Problem to work on – Pull out every line in the data that has the string "have" in it.

[Stored dataset items]
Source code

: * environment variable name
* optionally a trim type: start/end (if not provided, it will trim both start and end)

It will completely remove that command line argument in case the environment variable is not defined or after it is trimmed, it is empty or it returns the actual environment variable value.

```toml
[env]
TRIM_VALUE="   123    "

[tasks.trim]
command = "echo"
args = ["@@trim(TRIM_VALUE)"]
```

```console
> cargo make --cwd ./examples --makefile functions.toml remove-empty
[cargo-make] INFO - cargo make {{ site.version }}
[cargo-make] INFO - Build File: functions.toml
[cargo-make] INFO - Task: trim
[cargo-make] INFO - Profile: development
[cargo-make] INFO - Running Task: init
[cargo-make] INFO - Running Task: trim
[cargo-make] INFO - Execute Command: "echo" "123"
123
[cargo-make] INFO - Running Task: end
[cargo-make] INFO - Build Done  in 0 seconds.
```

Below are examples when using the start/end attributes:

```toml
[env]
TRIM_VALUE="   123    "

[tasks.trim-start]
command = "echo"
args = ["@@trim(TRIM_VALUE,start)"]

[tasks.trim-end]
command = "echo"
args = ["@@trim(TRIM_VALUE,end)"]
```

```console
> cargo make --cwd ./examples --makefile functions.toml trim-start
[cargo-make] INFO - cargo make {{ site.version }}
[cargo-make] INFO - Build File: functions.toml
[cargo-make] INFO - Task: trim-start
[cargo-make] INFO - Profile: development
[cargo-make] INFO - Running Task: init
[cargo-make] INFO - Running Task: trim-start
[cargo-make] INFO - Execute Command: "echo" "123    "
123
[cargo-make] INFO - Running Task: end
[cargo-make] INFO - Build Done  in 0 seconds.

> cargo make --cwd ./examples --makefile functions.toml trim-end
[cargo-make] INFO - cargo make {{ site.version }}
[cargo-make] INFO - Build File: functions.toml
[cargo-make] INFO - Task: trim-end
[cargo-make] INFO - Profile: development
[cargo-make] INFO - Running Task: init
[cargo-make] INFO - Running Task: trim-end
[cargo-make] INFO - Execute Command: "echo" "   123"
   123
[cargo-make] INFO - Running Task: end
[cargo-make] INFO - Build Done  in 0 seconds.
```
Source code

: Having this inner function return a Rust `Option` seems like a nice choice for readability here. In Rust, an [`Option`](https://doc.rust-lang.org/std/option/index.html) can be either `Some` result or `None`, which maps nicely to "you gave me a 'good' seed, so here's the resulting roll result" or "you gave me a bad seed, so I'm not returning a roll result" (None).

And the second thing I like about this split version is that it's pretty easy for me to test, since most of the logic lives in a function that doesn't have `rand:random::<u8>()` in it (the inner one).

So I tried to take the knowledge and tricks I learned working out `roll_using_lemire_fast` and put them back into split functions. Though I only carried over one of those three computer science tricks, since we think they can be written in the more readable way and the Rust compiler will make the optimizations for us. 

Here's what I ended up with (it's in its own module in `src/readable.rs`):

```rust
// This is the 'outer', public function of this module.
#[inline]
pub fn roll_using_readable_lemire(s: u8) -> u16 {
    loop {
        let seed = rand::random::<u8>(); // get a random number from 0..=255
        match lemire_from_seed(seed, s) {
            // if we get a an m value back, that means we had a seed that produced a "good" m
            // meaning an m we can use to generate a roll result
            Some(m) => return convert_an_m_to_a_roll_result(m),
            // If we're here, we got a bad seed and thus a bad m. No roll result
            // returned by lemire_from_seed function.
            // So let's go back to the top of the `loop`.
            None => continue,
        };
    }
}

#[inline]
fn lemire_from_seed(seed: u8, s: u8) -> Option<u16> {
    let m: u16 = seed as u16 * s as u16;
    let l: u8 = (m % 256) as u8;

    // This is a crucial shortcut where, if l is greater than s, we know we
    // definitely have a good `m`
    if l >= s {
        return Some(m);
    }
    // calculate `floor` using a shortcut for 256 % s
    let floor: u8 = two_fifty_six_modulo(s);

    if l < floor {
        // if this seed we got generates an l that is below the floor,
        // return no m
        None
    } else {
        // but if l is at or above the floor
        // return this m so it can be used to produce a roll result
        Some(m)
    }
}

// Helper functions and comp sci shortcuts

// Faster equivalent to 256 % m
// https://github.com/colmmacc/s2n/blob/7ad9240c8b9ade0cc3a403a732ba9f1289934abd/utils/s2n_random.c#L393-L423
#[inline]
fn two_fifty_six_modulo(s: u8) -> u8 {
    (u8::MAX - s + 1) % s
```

Output –
And the second thing I like about this split version is that it's pretty easy for me to test, since most of the logic lives in a function that doesn't have `rand:random::<u8>()` in it (the inner one).
    // definitely have a good `m`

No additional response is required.